The line rang once, twice, then surrendered to the indifferent tone of voicemail. Xavier’s grip on the device tightened-a physical manifestation of his internal struggle. He hurled the phone against the wall, watching as it shattered, fragments scattering like pieces of his composure.

“Fuck!” The curse echoed, a stark reminder of his failure to understand the woman he’d claimed as his own. He wasn’t gentle with her, yet she bore it all with the stoicism of a seasoned warrior.

Cathleen’s sharp tongue, that defiant weapon she wielded so expertly, never yielded-not even when it should have softened in the wake of such intimacy. Her resilience was as maddening as it was admirable.

But now, amidst the wreckage of technology and trust, Xavier stood alone, confronted by the truth of his love-hate entanglement with Cathleen. He had sworn never to love her, yet the chasm between them seemed to widen with each passing second.

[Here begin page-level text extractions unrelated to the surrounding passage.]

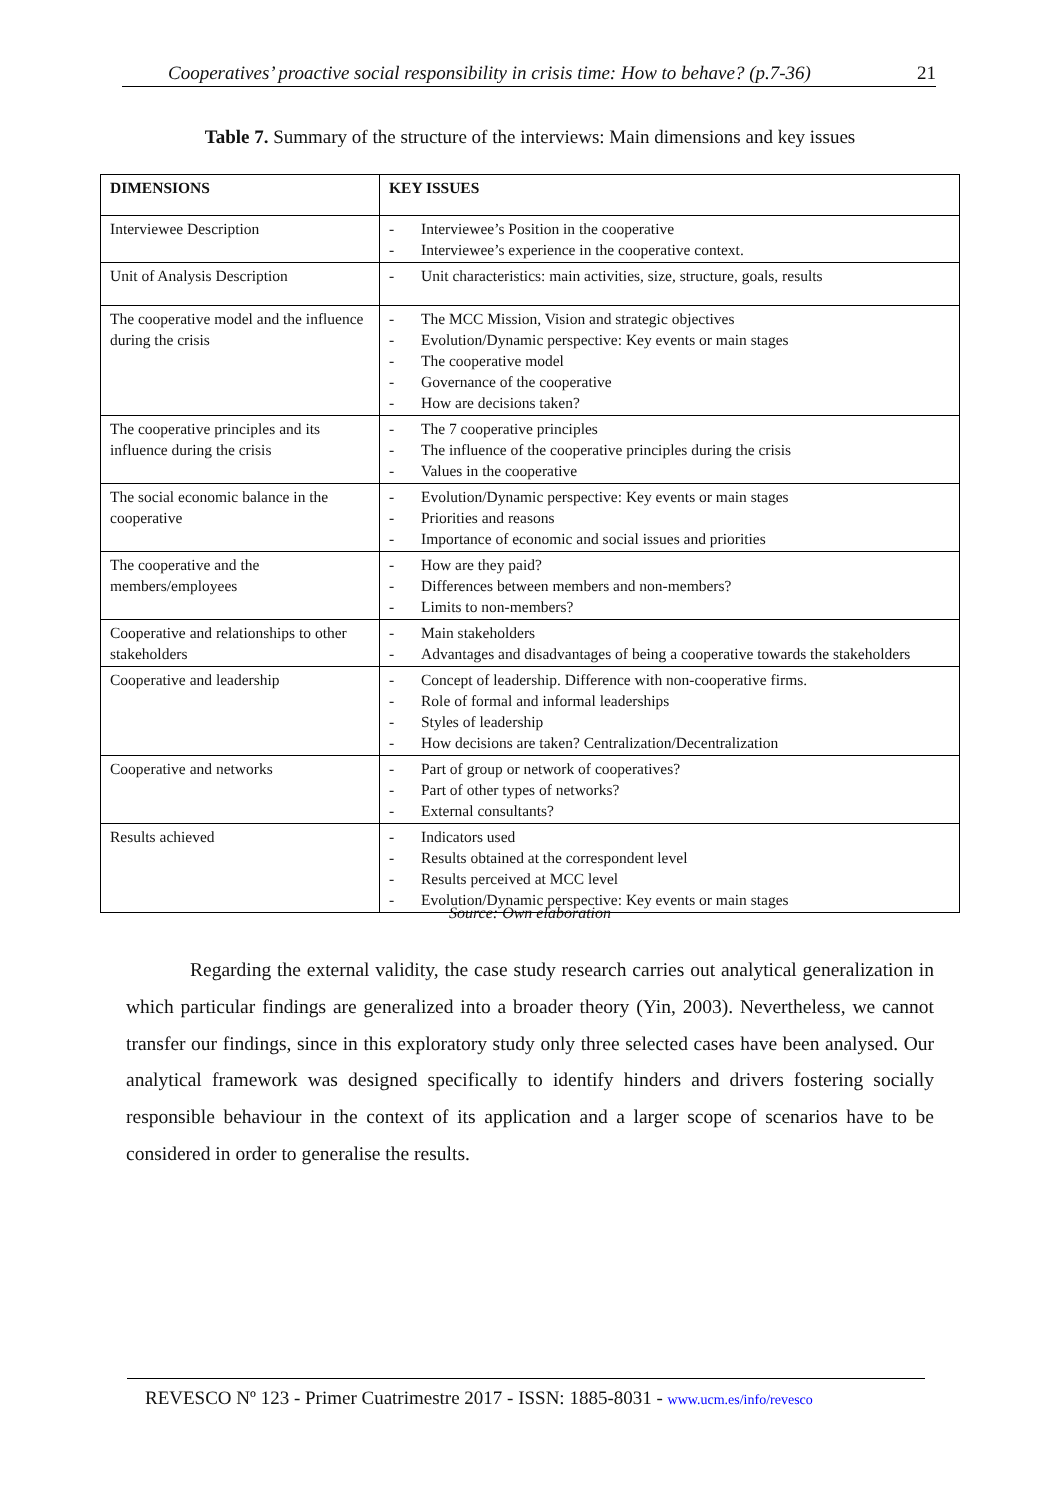Cooperatives’ proactive social responsibility in crisis time: How to behave? (p.7-36) 21
Table 7. Summary of the structure of the interviews: Main dimensions and key issues
| DIMENSIONS | KEY ISSUES |
| --- | --- |
| Interviewee Description | - Interviewee’s Position in the cooperative - Interviewee’s experience in the cooperative context. |
| Unit of Analysis Description | - Unit characteristics: main activities, size, structure, goals, results |
| The cooperative model and the influence during the crisis | - The MCC Mission, Vision and strategic objectives - Evolution/Dynamic perspective: Key events or main stages - The cooperative model - Governance of the cooperative - How are decisions taken? |
| The cooperative principles and its influence during the crisis | - The 7 cooperative principles - The influence of the cooperative principles during the crisis - Values in the cooperative |
| The social economic balance in the cooperative | - Evolution/Dynamic perspective: Key events or main stages - Priorities and reasons - Importance of economic and social issues and priorities |
| The cooperative and the members/employees | - How are they paid? - Differences between members and non-members? - Limits to non-members? |
| Cooperative and relationships to other stakeholders | - Main stakeholders - Advantages and disadvantages of being a cooperative towards the stakeholders |
| Cooperative and leadership | - Concept of leadership. Difference with non-cooperative firms. - Role of formal and informal leaderships - Styles of leadership - How decisions are taken? Centralization/Decentralization |
| Cooperative and networks | - Part of group or network of cooperatives? - Part of other types of networks? - External consultants? |
| Results achieved | - Indicators used - Results obtained at the correspondent level - Results perceived at MCC level - Evolution/Dynamic perspective: Key events or main stages |
Source: Own elaboration
Regarding the external validity, the case study research carries out analytical generalization in which particular findings are generalized into a broader theory (Yin, 2003). Nevertheless, we cannot transfer our findings, since in this exploratory study only three selected cases have been analysed. Our analytical framework was designed specifically to identify hinders and drivers fostering socially responsible behaviour in the context of its application and a larger scope of scenarios have to be considered in order to generalise the results.
REVESCO Nº 123 - Primer Cuatrimestre 2017 - ISSN: 1885-8031 - www.ucm.es/info/revesco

“Never a complaint, always a battle,” he whispered to the silent room. His words were a testament to their dynamic-a cycle of violence and abuse that neither could escape.

In the quiet aftermath, Xavier realized that even if someone beat or threatened Cathleen, there was no way she would give in. If she couldn’t show any sign of hurt or pain last night, he wasn’t the one with the upper hand. She was the master of whatever fucking game they were playing.

But then, why does he still want to fuck her, tie her, and make her surrender? Xavier smirked. This was now going to be him chasing after his wife and making her submit to him. He knew it wasn’t going to be an easy thing to do. But then he thought of another thing that has always bothered him: ‘Wasn’t she engaged to be married to Finn? Then why was she still a virgin?’ Xavier thought in the stillness of the room.

‘If she was a virgin, then she was never a prostitute. Never slept with his dad.’ He continued to think. “Just who are you, Cathleen Knight?” He thinks out loud, then reaches out for his phone and sighs when he sees the damn thing broken. Then he went to the landline and dialed Caleb’s number.

“Hello, Sir,” Caleb answered.

“Buy some flowers. Send them to Miss William with a note stating that our arrangement must come to an end. I don’t fucking care how you write it. I have a stubborn wife to chase.” He says as he smirks, ending the call and the thought of his dad. “That old man knew all this while, and he is going to help me get his favorite daughter-in-law.”